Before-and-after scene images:

○ ○ ○ ○

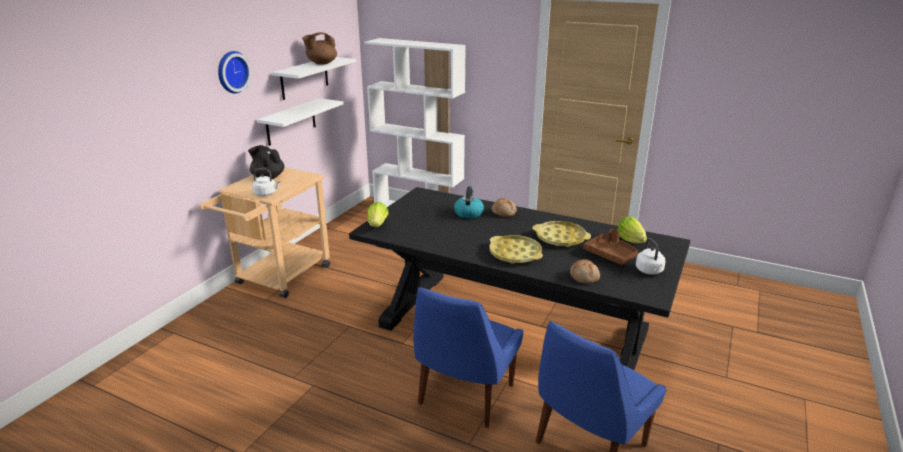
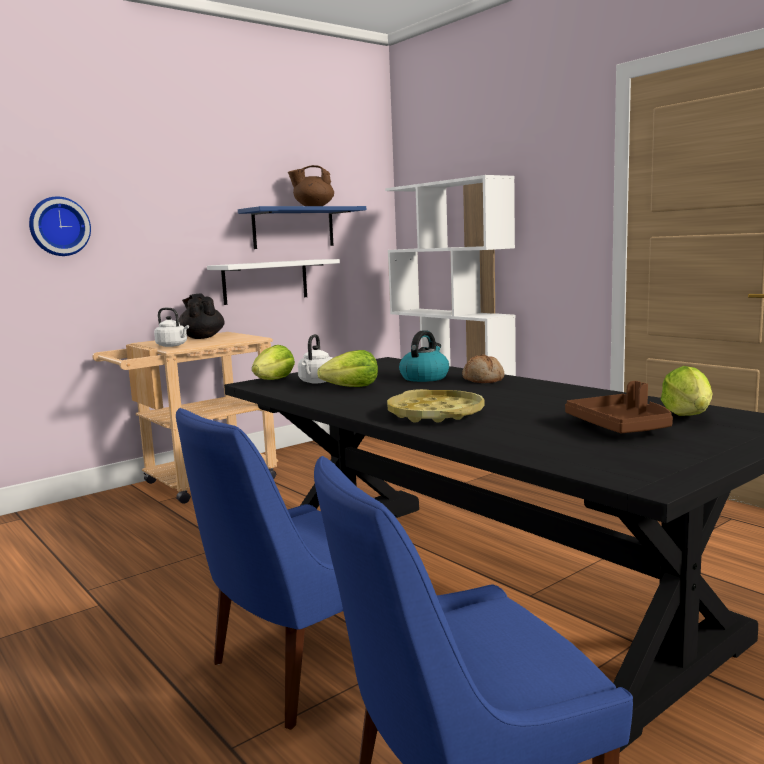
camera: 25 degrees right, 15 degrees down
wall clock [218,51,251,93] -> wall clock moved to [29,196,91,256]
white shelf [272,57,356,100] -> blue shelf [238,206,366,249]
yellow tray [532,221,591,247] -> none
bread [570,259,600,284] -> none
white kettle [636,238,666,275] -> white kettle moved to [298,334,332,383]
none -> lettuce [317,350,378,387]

○ ○ ○ ○

Your goal:
The expected answer is a copy of every line in the entries that holds the word "moved".

Response to the exercise:
wall clock [218,51,251,93] -> wall clock moved to [29,196,91,256]
white kettle [636,238,666,275] -> white kettle moved to [298,334,332,383]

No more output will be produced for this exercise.